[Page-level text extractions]
>>>>
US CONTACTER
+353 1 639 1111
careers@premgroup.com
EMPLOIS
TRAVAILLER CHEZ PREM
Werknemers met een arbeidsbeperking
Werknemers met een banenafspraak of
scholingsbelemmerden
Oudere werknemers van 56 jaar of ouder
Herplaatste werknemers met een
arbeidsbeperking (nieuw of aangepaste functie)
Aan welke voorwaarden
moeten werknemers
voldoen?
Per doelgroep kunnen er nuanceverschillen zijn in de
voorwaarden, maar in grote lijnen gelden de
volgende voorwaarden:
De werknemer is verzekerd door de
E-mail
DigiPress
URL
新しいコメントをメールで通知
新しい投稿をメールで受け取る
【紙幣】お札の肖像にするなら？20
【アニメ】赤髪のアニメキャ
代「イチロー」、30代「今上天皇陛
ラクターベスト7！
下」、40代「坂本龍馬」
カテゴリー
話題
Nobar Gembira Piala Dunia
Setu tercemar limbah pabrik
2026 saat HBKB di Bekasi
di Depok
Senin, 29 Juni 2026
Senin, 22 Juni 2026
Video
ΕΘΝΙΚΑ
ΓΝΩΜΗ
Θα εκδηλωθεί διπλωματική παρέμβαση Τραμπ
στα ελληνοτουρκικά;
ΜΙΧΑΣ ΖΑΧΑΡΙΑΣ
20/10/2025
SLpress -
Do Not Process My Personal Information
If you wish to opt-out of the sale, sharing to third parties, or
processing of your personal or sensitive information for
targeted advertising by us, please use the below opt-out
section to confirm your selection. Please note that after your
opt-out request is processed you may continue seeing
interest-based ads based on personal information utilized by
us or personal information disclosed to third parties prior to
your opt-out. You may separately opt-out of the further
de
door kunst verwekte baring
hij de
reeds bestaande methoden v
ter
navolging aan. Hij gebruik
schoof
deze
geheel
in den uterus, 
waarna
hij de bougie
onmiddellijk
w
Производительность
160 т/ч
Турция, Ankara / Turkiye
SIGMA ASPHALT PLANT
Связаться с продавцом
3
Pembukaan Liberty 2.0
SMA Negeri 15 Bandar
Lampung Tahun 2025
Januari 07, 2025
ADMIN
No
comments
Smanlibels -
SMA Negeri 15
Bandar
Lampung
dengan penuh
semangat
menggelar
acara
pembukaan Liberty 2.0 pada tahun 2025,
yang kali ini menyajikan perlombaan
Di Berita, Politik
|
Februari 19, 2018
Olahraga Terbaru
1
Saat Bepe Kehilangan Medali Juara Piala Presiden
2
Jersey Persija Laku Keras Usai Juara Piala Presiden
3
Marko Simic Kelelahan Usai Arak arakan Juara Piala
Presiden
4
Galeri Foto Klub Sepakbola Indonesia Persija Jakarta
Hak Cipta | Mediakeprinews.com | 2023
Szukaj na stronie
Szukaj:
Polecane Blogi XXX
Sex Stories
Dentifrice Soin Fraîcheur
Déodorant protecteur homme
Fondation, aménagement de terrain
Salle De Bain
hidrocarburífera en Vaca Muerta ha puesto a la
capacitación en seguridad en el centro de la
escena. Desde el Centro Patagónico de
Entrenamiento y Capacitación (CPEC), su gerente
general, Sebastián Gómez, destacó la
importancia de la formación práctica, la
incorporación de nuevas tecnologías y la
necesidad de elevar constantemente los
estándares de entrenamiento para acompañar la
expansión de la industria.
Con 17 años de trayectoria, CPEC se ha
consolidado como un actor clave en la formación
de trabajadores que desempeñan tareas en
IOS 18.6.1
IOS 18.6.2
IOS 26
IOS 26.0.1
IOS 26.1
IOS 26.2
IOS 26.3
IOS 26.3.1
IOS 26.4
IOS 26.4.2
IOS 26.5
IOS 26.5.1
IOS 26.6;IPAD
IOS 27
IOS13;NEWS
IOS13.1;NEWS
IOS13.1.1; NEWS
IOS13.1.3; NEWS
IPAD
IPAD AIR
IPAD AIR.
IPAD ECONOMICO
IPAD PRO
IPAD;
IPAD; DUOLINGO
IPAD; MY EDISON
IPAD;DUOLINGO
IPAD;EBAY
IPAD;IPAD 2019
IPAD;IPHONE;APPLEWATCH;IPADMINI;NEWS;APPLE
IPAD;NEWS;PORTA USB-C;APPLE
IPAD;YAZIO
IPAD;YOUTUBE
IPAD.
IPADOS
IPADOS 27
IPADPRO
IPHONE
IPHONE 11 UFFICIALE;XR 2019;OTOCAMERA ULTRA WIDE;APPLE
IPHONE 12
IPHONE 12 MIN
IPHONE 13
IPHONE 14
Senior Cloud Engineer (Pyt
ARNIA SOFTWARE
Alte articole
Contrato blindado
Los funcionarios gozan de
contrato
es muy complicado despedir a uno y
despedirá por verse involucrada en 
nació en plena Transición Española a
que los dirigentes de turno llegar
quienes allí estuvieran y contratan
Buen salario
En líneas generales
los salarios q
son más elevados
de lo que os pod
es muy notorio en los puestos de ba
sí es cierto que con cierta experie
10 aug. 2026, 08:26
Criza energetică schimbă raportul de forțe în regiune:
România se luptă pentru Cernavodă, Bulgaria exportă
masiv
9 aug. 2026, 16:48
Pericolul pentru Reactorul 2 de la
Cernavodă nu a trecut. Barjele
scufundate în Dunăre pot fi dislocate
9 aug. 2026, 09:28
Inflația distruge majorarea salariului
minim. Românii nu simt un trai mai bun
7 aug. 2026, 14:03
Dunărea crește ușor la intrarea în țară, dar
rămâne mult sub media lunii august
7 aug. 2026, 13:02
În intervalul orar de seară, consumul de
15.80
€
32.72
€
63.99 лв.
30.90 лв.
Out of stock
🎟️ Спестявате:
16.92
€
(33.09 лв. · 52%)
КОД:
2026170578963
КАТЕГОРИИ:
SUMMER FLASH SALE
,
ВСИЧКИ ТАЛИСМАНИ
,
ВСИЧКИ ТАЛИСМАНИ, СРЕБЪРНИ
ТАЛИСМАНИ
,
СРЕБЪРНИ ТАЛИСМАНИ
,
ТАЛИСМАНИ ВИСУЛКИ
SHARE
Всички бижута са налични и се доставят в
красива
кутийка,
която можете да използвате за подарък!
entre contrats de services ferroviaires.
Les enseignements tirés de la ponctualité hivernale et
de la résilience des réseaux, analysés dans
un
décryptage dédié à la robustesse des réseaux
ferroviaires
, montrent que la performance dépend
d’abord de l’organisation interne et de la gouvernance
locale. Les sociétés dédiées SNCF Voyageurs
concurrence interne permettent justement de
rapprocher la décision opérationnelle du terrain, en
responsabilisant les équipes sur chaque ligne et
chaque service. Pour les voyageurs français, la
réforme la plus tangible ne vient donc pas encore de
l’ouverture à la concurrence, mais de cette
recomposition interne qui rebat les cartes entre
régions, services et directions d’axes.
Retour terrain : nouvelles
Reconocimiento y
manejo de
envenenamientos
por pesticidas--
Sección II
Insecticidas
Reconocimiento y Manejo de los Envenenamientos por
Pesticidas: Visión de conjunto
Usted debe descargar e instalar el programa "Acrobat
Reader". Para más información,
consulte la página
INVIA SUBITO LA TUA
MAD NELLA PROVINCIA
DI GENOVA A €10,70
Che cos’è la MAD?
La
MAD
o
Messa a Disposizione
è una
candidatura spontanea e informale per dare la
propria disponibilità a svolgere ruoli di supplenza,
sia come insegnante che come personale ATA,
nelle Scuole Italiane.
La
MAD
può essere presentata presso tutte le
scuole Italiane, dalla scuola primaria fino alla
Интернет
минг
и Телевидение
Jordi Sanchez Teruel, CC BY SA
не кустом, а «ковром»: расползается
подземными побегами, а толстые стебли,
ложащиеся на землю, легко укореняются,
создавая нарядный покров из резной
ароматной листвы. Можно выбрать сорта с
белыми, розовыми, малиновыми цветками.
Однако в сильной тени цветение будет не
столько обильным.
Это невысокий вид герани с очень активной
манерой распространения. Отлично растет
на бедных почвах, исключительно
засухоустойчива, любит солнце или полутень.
<<<<
TASK DIRECTIONS: Copy the lines above exactly, beginning at the line that has "escena. Desde el Centro Patagónico de" and stopping after the line that has "expansión de la industria.", and omit the rest.

ANSWER TO THIS EXERCISE:
escena. Desde el Centro Patagónico de
Entrenamiento y Capacitación (CPEC), su gerente
general, Sebastián Gómez, destacó la
importancia de la formación práctica, la
incorporación de nuevas tecnologías y la
necesidad de elevar constantemente los
estándares de entrenamiento para acompañar la
expansión de la industria.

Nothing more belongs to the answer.